→ PASSAGE SHOWN
########

Sunday, May 11, 2014

The Other Durham

May has come to Durham and it has brought with it longer days and warmer weather. It has also brought more deadlines. I have been struggling to get through essays, projects, and I still have an exam to prepare for. I had spent most of April working seven days a week and the stress and anxiety had begun to take its toll. I guess grad school really is hard, my friends weren’t lying. I was beginning to feel sick, rundown, irritable, and I was beginning to question what the hell I was doing here in the first place. Those friends that told me grad school was hard also told me that it had a way of crushing your soul and I found myself being flattened under the weight of it all. I hadn’t had a true break since December and one was not forthcoming until after this month. I’m fairly certain I was beginning to go quite mad. Last weekend I made the conscious decision not to do any work. It was a bank holiday (a three day weekend for my friends in the States) and I informed myself that on pain of insanity, no work would be completed, attempted, or even contemplated until Tuesday.

On Saturday I decided to walk into town. There wasn’t any specific reason to go except to get out of my tiny cell of a study bedroom. Staring at the walls was perhaps the least effective way to keep from doing work. Instead I headed outside with the vague notion of buying a new mug at Wittard’s. I set off on my normal route into town: head up South Road past the Science Site and make a left at the DSU to cross at Kingsgate Bridge then a right onto North Bailey and then onward to Market Square. I sighed at the mind-numbing familiarity of it all.

########

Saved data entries
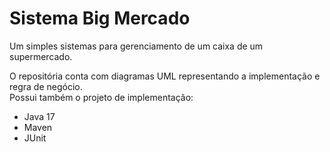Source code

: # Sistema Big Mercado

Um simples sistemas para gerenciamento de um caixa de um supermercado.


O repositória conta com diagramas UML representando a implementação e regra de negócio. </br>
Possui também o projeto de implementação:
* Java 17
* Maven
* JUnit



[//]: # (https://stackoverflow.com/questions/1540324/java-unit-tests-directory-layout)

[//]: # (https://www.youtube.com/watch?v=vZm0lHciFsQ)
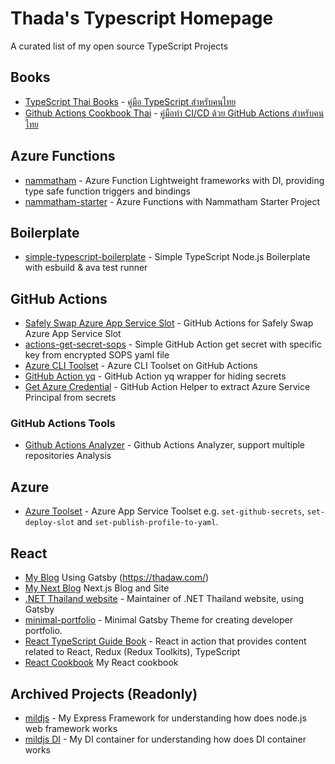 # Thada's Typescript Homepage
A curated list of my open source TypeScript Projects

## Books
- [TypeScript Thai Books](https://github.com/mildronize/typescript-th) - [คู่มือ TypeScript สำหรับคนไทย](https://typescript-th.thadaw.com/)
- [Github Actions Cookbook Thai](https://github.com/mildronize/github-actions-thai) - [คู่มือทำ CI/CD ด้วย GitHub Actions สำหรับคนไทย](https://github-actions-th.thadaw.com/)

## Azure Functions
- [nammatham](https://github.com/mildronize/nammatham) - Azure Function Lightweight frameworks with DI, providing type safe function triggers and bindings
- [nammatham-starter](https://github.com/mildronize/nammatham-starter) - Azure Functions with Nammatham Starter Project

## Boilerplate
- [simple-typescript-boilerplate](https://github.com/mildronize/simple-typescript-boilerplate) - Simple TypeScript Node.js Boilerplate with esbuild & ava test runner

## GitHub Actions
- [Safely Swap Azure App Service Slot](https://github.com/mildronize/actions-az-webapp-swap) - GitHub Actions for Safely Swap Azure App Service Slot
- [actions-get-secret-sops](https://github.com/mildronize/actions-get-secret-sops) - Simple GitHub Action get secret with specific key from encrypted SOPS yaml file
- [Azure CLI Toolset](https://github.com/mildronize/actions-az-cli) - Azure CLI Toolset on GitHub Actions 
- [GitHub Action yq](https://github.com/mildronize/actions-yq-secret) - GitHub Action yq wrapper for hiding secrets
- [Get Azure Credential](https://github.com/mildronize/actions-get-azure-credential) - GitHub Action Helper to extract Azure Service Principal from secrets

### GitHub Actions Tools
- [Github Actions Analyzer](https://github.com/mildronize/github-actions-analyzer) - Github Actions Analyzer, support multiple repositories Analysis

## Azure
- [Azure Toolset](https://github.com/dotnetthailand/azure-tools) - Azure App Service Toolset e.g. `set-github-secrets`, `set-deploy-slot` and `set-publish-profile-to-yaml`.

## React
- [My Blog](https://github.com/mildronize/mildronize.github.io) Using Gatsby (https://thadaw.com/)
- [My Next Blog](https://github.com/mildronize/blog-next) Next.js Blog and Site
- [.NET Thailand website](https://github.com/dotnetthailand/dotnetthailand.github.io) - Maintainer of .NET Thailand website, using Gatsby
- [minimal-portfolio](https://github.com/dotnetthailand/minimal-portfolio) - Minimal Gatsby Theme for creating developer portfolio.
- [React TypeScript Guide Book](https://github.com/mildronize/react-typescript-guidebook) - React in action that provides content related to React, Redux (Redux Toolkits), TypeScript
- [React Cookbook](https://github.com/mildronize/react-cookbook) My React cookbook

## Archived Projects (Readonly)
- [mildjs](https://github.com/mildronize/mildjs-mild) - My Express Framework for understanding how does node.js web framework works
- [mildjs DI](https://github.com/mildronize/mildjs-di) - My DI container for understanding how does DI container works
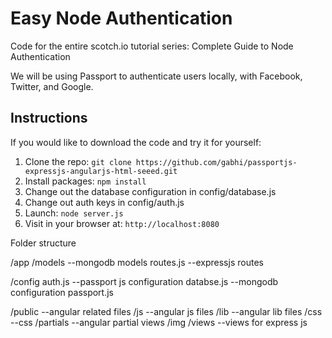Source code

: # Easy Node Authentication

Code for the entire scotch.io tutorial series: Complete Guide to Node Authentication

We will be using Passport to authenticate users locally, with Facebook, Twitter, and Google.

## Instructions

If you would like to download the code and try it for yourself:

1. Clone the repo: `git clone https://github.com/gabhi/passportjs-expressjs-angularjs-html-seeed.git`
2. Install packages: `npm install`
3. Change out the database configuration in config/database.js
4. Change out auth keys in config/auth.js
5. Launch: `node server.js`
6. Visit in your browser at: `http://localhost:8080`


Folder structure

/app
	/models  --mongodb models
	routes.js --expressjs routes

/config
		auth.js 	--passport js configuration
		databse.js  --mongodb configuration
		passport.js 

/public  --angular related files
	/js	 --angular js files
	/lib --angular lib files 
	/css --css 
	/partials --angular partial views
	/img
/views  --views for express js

########

→ ACTIONS TO TAKE
A. In the blog post about Durham, what did the writer have a vague notion of buying in town?
B. Check each statement against the blog post about Durham and answer yes or no, quoting the words that decide it: (i) The writer had not had a true break since December. (ii) The bank holiday made for a four-day weekend. (iii) The writer's usual route into town crosses Kingsgate Bridge.
The rows have no role in this exercise.

→ ANSWERS FOR THE EXERCISE
A. A new mug at Wittard's.

B.
(i) Yes: "I hadn’t had a true break since December"
(ii) No: "a three day weekend for my friends in the States"
(iii) Yes: "make a left at the DSU to cross at Kingsgate Bridge"